As expected, the Reserve Bank of Australia (RBA) has again left the official cash rate on hold at 1.5 per cent, marking one year since the last move. This decision comes ahead of the release of the bank’s Quarterly Statement on Monetary Policy (SoMP) this Friday.
The rates have not moved since 3 August 2016 when rates were cut significantly and today’s announcement has researchers and economists alike noting that any rate movements in the immediate future are deemed as unlikely. Tim Lawless, head of research at CoreLogic, has said that not only have any chances of a rate cut diminished, but any suggestion of rate increase may be some way off as well with financial markets indicating the cash rate won’t rise until late 2018.

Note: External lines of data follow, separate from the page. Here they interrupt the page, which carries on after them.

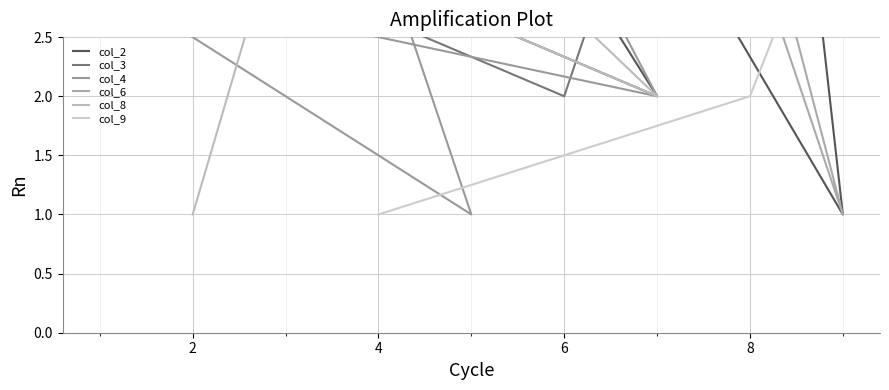

How many lines are shown in the chart?

6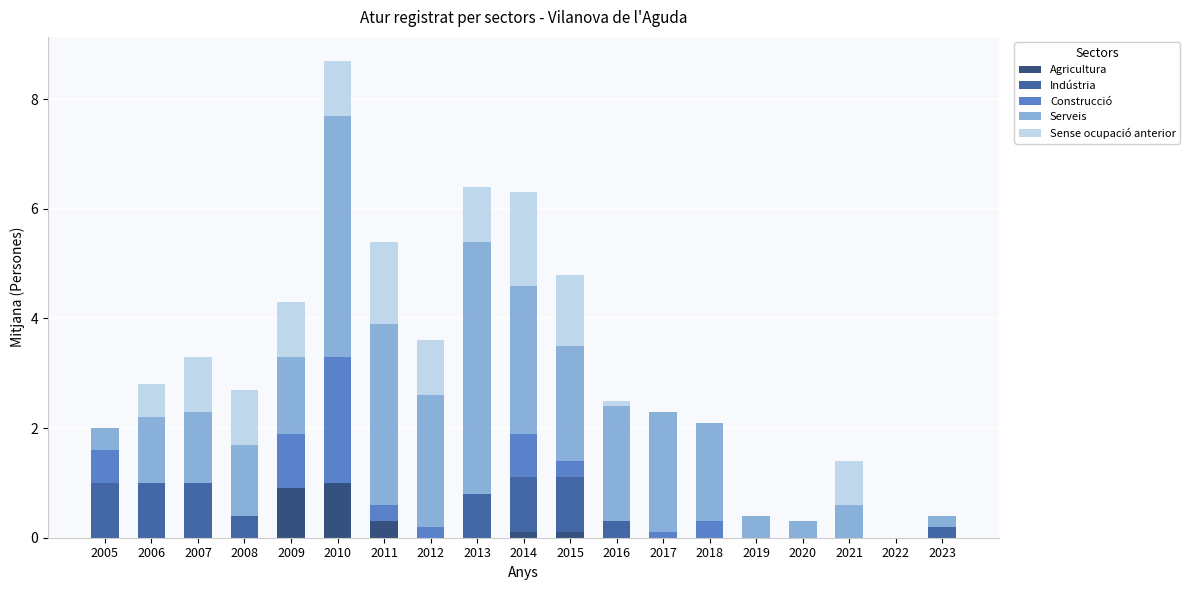

How many categories are shown in the chart?

19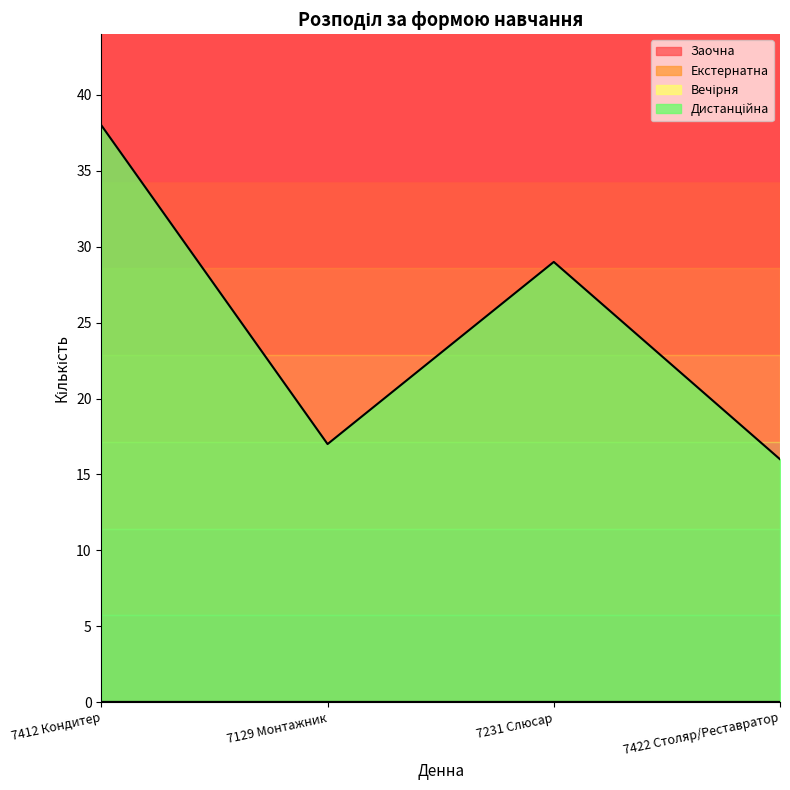

What is the label of the 3rd point from the left?

7231 Слюсар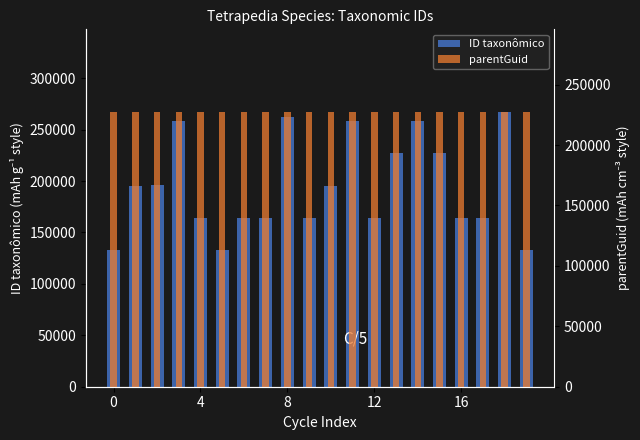

What is the total value across all series at 14?

485910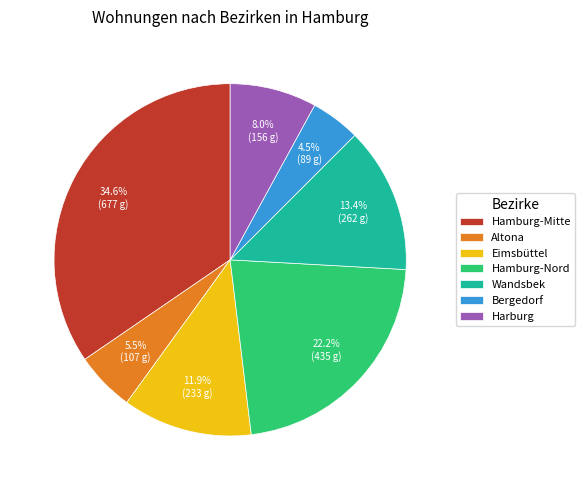

How many slices are in this pie chart?

7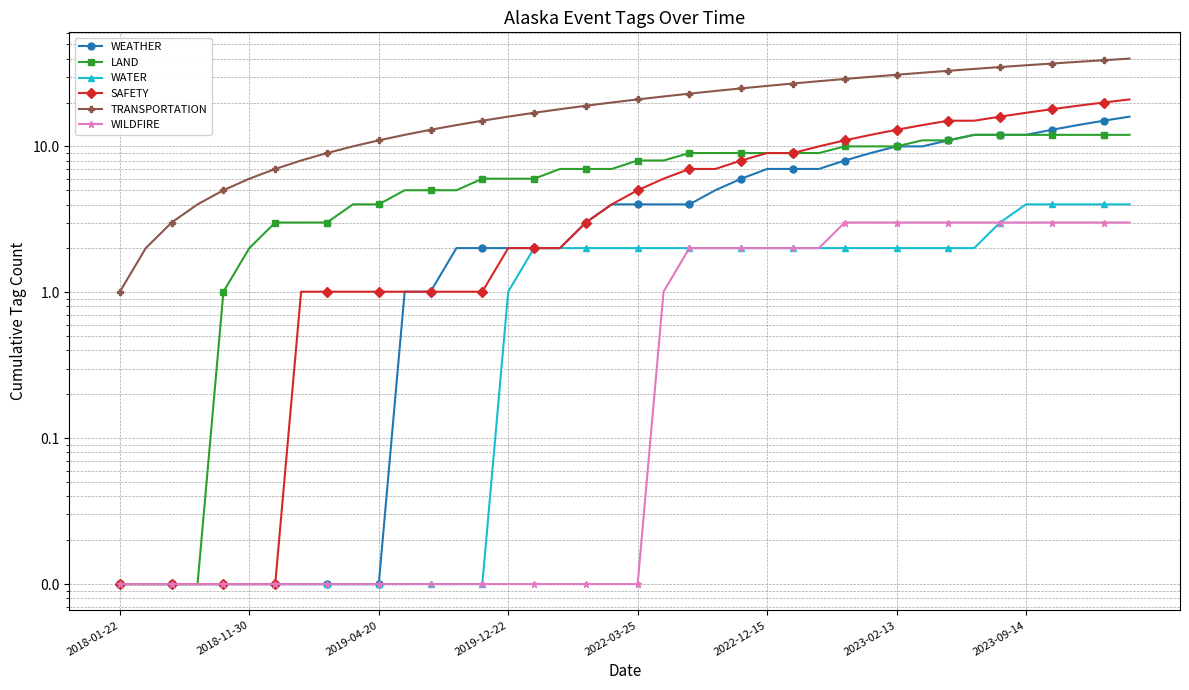

At which category does the chart reach its minimum across all series?

2018-01-22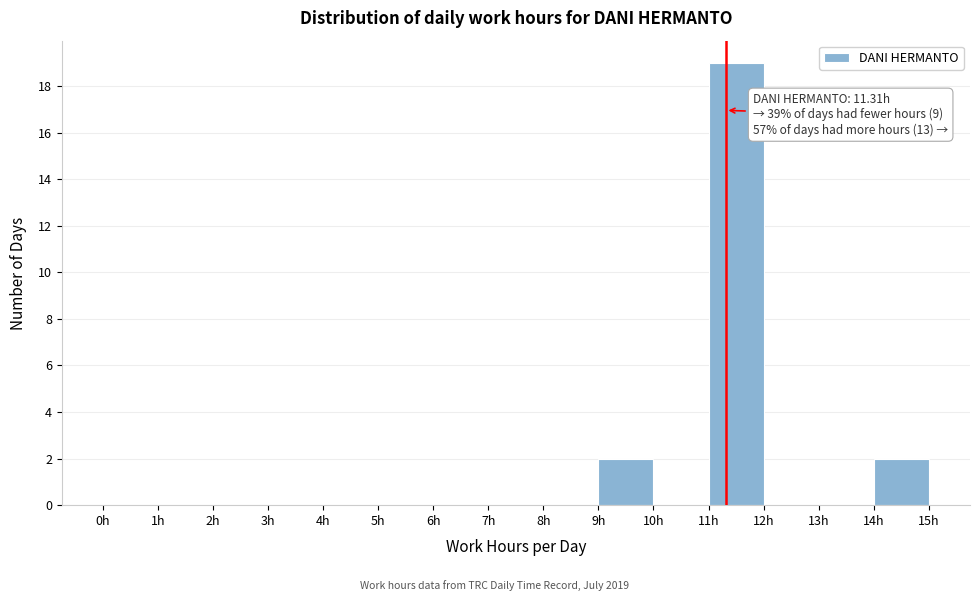

Which range on the x-axis has the tallest bar?

11 to 12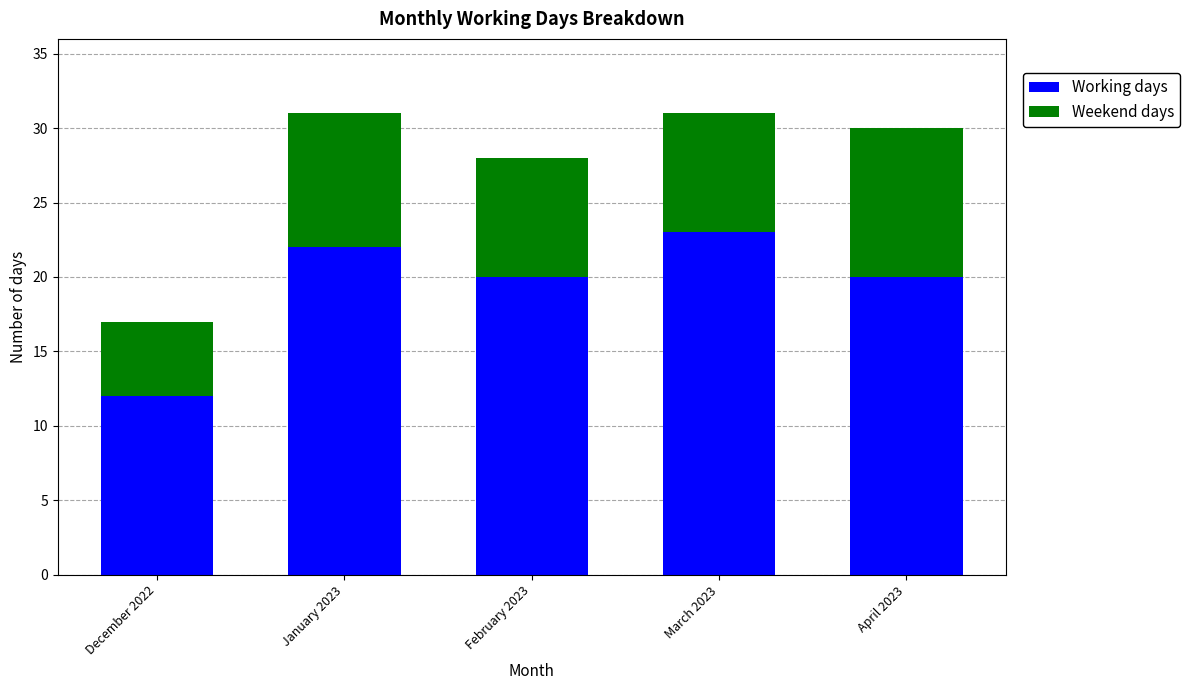

Read the Working days value at January 2023.

22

RBA governor Philip Lowe said that the recent increase in the Australian dollar poses a threat in that it is hurting job creation and economic activity. However, despite this warning the bank’s forecasts remain largely unchanged suggesting there will be no major surprises to markets with the SoMP.
Though the bank did provide largely optimistic commentary on current economic conditions, it did continue to express uncertainty about the outlook for household consumption which is the largest part of the Australian economy at just under 60%. Retail sales have increased however, a slow growth in real wages and high level of household debt are likely a cause for constraint in the growth of spending.
Given the importance placed on the outlook for household spending, the bank’s comments suggest that upcoming labour market data will remain an important consideration in the outlook for interest rate settings moving forward.
Further clarification of the RBA’s outlook is expected with the SoMP release on Friday.